## [待办任务]
把下面全部记录逐行放入一个 Markdown 表格，两列分别为“序号”和“内容”，“序号”填行号，“内容”填该行文字，空行略去不计。
━━━━━ 任务记录
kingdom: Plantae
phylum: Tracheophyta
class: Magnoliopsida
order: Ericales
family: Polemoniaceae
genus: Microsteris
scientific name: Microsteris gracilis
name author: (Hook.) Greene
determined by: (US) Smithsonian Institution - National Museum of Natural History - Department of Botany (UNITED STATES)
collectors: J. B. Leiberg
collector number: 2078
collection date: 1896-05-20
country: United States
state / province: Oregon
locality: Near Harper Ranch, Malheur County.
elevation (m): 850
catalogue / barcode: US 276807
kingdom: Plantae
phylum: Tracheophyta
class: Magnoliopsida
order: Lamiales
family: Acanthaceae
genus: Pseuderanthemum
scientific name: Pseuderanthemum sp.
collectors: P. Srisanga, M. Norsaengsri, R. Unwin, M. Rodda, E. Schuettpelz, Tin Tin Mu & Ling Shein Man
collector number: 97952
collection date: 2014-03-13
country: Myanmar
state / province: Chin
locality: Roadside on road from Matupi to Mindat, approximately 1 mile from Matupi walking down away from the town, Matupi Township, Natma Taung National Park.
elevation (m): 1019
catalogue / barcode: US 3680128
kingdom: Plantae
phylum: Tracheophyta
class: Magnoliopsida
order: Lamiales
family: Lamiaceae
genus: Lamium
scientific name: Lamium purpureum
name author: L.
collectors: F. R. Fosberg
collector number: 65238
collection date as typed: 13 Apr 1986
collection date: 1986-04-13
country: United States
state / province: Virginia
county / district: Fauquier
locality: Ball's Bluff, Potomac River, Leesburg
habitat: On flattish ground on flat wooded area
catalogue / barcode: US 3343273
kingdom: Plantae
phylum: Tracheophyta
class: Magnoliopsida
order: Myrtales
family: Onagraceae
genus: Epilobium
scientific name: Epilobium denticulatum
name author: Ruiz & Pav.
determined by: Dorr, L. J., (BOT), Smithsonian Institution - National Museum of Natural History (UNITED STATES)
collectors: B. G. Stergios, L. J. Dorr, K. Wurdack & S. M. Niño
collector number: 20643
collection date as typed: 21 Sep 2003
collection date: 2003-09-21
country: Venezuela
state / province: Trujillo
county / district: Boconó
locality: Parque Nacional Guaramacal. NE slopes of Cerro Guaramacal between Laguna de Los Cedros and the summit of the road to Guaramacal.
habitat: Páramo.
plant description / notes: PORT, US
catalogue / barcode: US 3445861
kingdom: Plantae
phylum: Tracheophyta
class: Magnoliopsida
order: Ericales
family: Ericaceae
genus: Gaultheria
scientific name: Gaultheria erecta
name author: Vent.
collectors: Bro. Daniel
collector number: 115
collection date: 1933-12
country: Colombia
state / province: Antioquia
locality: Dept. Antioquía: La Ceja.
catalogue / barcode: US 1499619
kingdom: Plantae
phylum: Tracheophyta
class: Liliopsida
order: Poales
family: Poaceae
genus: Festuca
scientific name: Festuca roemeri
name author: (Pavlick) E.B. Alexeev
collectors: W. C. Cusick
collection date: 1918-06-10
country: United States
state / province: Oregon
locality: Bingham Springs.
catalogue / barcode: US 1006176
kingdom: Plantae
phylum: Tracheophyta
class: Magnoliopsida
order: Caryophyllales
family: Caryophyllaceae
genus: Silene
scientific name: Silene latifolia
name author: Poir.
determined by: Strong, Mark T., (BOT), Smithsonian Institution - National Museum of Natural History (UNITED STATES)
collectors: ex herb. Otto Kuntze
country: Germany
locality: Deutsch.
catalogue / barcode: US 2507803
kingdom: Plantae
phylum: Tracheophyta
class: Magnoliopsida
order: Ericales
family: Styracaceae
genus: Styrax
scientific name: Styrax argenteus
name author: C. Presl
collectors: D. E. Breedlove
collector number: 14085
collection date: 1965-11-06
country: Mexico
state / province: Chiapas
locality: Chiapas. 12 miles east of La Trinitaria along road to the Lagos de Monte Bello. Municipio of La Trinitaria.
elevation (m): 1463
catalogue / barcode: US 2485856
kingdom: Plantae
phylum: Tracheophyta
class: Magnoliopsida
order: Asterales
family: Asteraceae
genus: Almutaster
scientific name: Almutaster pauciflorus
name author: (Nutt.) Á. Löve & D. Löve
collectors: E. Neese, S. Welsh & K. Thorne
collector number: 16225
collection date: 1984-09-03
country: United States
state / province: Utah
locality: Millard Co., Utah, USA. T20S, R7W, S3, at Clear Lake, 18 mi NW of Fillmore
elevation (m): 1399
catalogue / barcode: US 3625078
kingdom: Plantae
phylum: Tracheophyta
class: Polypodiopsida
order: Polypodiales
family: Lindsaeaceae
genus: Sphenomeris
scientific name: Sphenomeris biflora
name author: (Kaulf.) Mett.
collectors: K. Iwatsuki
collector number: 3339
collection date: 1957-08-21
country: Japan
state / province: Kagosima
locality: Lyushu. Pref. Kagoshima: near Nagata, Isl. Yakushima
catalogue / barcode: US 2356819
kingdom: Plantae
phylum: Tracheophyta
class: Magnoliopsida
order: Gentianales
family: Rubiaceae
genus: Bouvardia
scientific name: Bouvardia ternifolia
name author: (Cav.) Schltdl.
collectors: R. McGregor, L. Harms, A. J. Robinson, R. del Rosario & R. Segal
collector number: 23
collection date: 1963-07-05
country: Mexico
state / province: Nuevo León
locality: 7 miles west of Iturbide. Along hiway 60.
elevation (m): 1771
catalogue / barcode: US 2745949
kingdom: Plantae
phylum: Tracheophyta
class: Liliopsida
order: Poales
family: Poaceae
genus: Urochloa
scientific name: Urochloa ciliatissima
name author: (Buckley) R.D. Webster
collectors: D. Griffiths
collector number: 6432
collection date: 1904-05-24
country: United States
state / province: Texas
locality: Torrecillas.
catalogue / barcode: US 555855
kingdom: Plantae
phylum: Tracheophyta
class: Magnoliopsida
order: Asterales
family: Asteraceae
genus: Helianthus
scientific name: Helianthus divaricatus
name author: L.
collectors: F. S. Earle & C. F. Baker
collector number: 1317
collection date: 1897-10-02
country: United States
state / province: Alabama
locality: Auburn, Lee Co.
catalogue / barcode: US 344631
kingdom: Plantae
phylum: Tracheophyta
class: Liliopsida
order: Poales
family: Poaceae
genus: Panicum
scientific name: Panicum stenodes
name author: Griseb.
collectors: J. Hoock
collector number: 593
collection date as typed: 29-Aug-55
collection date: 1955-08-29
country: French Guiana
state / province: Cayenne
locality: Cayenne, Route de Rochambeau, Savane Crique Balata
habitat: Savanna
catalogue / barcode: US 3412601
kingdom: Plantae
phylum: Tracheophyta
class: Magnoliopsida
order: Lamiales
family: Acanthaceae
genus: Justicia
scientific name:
━━━━━━━━━━
## [结果]
| 序号 | 内容 |
|---|---|
| 1 | kingdom: Plantae |
| 2 | phylum: Tracheophyta |
| 3 | class: Magnoliopsida |
| 4 | order: Ericales |
| 5 | family: Polemoniaceae |
| 6 | genus: Microsteris |
| 7 | scientific name: Microsteris gracilis |
| 8 | name author: (Hook.) Greene |
| 9 | determined by: (US) Smithsonian Institution - National Museum of Natural History - Department of Botany (UNITED STATES) |
| 10 | collectors: J. B. Leiberg |
| 11 | collector number: 2078 |
| 12 | collection date: 1896-05-20 |
| 13 | country: United States |
| 14 | state / province: Oregon |
| 15 | locality: Near Harper Ranch, Malheur County. |
| 16 | elevation (m): 850 |
| 17 | catalogue / barcode: US 276807 |
| 18 | kingdom: Plantae |
| 19 | phylum: Tracheophyta |
| 20 | class: Magnoliopsida |
| 21 | order: Lamiales |
| 22 | family: Acanthaceae |
| 23 | genus: Pseuderanthemum |
| 24 | scientific name: Pseuderanthemum sp. |
| 25 | collectors: P. Srisanga, M. Norsaengsri, R. Unwin, M. Rodda, E. Schuettpelz, Tin Tin Mu & Ling Shein Man |
| 26 | collector number: 97952 |
| 27 | collection date: 2014-03-13 |
| 28 | country: Myanmar |
| 29 | state / province: Chin |
| 30 | locality: Roadside on road from Matupi to Mindat, approximately 1 mile from Matupi walking down away from the town, Matupi Township, Natma Taung National Park. |
| 31 | elevation (m): 1019 |
| 32 | catalogue / barcode: US 3680128 |
| 33 | kingdom: Plantae |
| 34 | phylum: Tracheophyta |
| 35 | class: Magnoliopsida |
| 36 | order: Lamiales |
| 37 | family: Lamiaceae |
| 38 | genus: Lamium |
| 39 | scientific name: Lamium purpureum |
| 40 | name author: L. |
| 41 | collectors: F. R. Fosberg |
| 42 | collector number: 65238 |
| 43 | collection date as typed: 13 Apr 1986 |
| 44 | collection date: 1986-04-13 |
| 45 | country: United States |
| 46 | state / province: Virginia |
| 47 | county / district: Fauquier |
| 48 | locality: Ball's Bluff, Potomac River, Leesburg |
| 49 | habitat: On flattish ground on flat wooded area |
| 50 | catalogue / barcode: US 3343273 |
| 51 | kingdom: Plantae |
| 52 | phylum: Tracheophyta |
| 53 | class: Magnoliopsida |
| 54 | order: Myrtales |
| 55 | family: Onagraceae |
| 56 | genus: Epilobium |
| 57 | scientific name: Epilobium denticulatum |
| 58 | name author: Ruiz & Pav. |
| 59 | determined by: Dorr, L. J., (BOT), Smithsonian Institution - National Museum of Natural History (UNITED STATES) |
| 60 | collectors: B. G. Stergios, L. J. Dorr, K. Wurdack & S. M. Niño |
| 61 | collector number: 20643 |
| 62 | collection date as typed: 21 Sep 2003 |
| 63 | collection date: 2003-09-21 |
| 64 | country: Venezuela |
| 65 | state / province: Trujillo |
| 66 | county / district: Boconó |
| 67 | locality: Parque Nacional Guaramacal. NE slopes of Cerro Guaramacal between Laguna de Los Cedros and the summit of the road to Guaramacal. |
| 68 | habitat: Páramo. |
| 69 | plant description / notes: PORT, US |
| 70 | catalogue / barcode: US 3445861 |
| 71 | kingdom: Plantae |
| 72 | phylum: Tracheophyta |
| 73 | class: Magnoliopsida |
| 74 | order: Ericales |
| 75 | family: Ericaceae |
| 76 | genus: Gaultheria |
| 77 | scientific name: Gaultheria erecta |
| 78 | name author: Vent. |
| 79 | collectors: Bro. Daniel |
| 80 | collector number: 115 |
| 81 | collection date: 1933-12 |
| 82 | country: Colombia |
| 83 | state / province: Antioquia |
| 84 | locality: Dept. Antioquía: La Ceja. |
| 85 | catalogue / barcode: US 1499619 |
| 86 | kingdom: Plantae |
| 87 | phylum: Tracheophyta |
| 88 | class: Liliopsida |
| 89 | order: Poales |
| 90 | family: Poaceae |
| 91 | genus: Festuca |
| 92 | scientific name: Festuca roemeri |
| 93 | name author: (Pavlick) E.B. Alexeev |
| 94 | collectors: W. C. Cusick |
| 95 | collection date: 1918-06-10 |
| 96 | country: United States |
| 97 | state / province: Oregon |
| 98 | locality: Bingham Springs. |
| 99 | catalogue / barcode: US 1006176 |
| 100 | kingdom: Plantae |
| 101 | phylum: Tracheophyta |
| 102 | class: Magnoliopsida |
| 103 | order: Caryophyllales |
| 104 | family: Caryophyllaceae |
| 105 | genus: Silene |
| 106 | scientific name: Silene latifolia |
| 107 | name author: Poir. |
| 108 | determined by: Strong, Mark T., (BOT), Smithsonian Institution - National Museum of Natural History (UNITED STATES) |
| 109 | collectors: ex herb. Otto Kuntze |
| 110 | country: Germany |
| 111 | locality: Deutsch. |
| 112 | catalogue / barcode: US 2507803 |
| 113 | kingdom: Plantae |
| 114 | phylum: Tracheophyta |
| 115 | class: Magnoliopsida |
| 116 | order: Ericales |
| 117 | family: Styracaceae |
| 118 | genus: Styrax |
| 119 | scientific name: Styrax argenteus |
| 120 | name author: C. Presl |
| 121 | collectors: D. E. Breedlove |
| 122 | collector number: 14085 |
| 123 | collection date: 1965-11-06 |
| 124 | country: Mexico |
| 125 | state / province: Chiapas |
| 126 | locality: Chiapas. 12 miles east of La Trinitaria along road to the Lagos de Monte Bello. Municipio of La Trinitaria. |
| 127 | elevation (m): 1463 |
| 128 | catalogue / barcode: US 2485856 |
| 129 | kingdom: Plantae |
| 130 | phylum: Tracheophyta |
| 131 | class: Magnoliopsida |
| 132 | order: Asterales |
| 133 | family: Asteraceae |
| 134 | genus: Almutaster |
| 135 | scientific name: Almutaster pauciflorus |
| 136 | name author: (Nutt.) Á. Löve & D. Löve |
| 137 | collectors: E. Neese, S. Welsh & K. Thorne |
| 138 | collector number: 16225 |
| 139 | collection date: 1984-09-03 |
| 140 | country: United States |
| 141 | state / province: Utah |
| 142 | locality: Millard Co., Utah, USA. T20S, R7W, S3, at Clear Lake, 18 mi NW of Fillmore |
| 143 | elevation (m): 1399 |
| 144 | catalogue / barcode: US 3625078 |
| 145 | kingdom: Plantae |
| 146 | phylum: Tracheophyta |
| 147 | class: Polypodiopsida |
| 148 | order: Polypodiales |
| 149 | family: Lindsaeaceae |
| 150 | genus: Sphenomeris |
| 151 | scientific name: Sphenomeris biflora |
| 152 | name author: (Kaulf.) Mett. |
| 153 | collectors: K. Iwatsuki |
| 154 | collector number: 3339 |
| 155 | collection date: 1957-08-21 |
| 156 | country: Japan |
| 157 | state / province: Kagosima |
| 158 | locality: Lyushu. Pref. Kagoshima: near Nagata, Isl. Yakushima |
| 159 | catalogue / barcode: US 2356819 |
| 160 | kingdom: Plantae |
| 161 | phylum: Tracheophyta |
| 162 | class: Magnoliopsida |
| 163 | order: Gentianales |
| 164 | family: Rubiaceae |
| 165 | genus: Bouvardia |
| 166 | scientific name: Bouvardia ternifolia |
| 167 | name author: (Cav.) Schltdl. |
| 168 | collectors: R. McGregor, L. Harms, A. J. Robinson, R. del Rosario & R. Segal |
| 169 | collector number: 23 |
| 170 | collection date: 1963-07-05 |
| 171 | country: Mexico |
| 172 | state / province: Nuevo León |
| 173 | locality: 7 miles west of Iturbide. Along hiway 60. |
| 174 | elevation (m): 1771 |
| 175 | catalogue / barcode: US 2745949 |
| 176 | kingdom: Plantae |
| 177 | phylum: Tracheophyta |
| 178 | class: Liliopsida |
| 179 | order: Poales |
| 180 | family: Poaceae |
| 181 | genus: Urochloa |
| 182 | scientific name: Urochloa ciliatissima |
| 183 | name author: (Buckley) R.D. Webster |
| 184 | collectors: D. Griffiths |
| 185 | collector number: 6432 |
| 186 | collection date: 1904-05-24 |
| 187 | country: United States |
| 188 | state / province: Texas |
| 189 | locality: Torrecillas. |
| 190 | catalogue / barcode: US 555855 |
| 191 | kingdom: Plantae |
| 192 | phylum: Tracheophyta |
| 193 | class: Magnoliopsida |
| 194 | order: Asterales |
| 195 | family: Asteraceae |
| 196 | genus: Helianthus |
| 197 | scientific name: Helianthus divaricatus |
| 198 | name author: L. |
| 199 | collectors: F. S. Earle & C. F. Baker |
| 200 | collector number: 1317 |
| 201 | collection date: 1897-10-02 |
| 202 | country: United States |
| 203 | state / province: Alabama |
| 204 | locality: Auburn, Lee Co. |
| 205 | catalogue / barcode: US 344631 |
| 206 | kingdom: Plantae |
| 207 | phylum: Tracheophyta |
| 208 | class: Liliopsida |
| 209 | order: Poales |
| 210 | family: Poaceae |
| 211 | genus: Panicum |
| 212 | scientific name: Panicum stenodes |
| 213 | name author: Griseb. |
| 214 | collectors: J. Hoock |
| 215 | collector number: 593 |
| 216 | collection date as typed: 29-Aug-55 |
| 217 | collection date: 1955-08-29 |
| 218 | country: French Guiana |
| 219 | state / province: Cayenne |
| 220 | locality: Cayenne, Route de Rochambeau, Savane Crique Balata |
| 221 | habitat: Savanna |
| 222 | catalogue / barcode: US 3412601 |
| 223 | kingdom: Plantae |
| 224 | phylum: Tracheophyta |
| 225 | class: Magnoliopsida |
| 226 | order: Lamiales |
| 227 | family: Acanthaceae |
| 228 | genus: Justicia |
| 229 | scientific name: |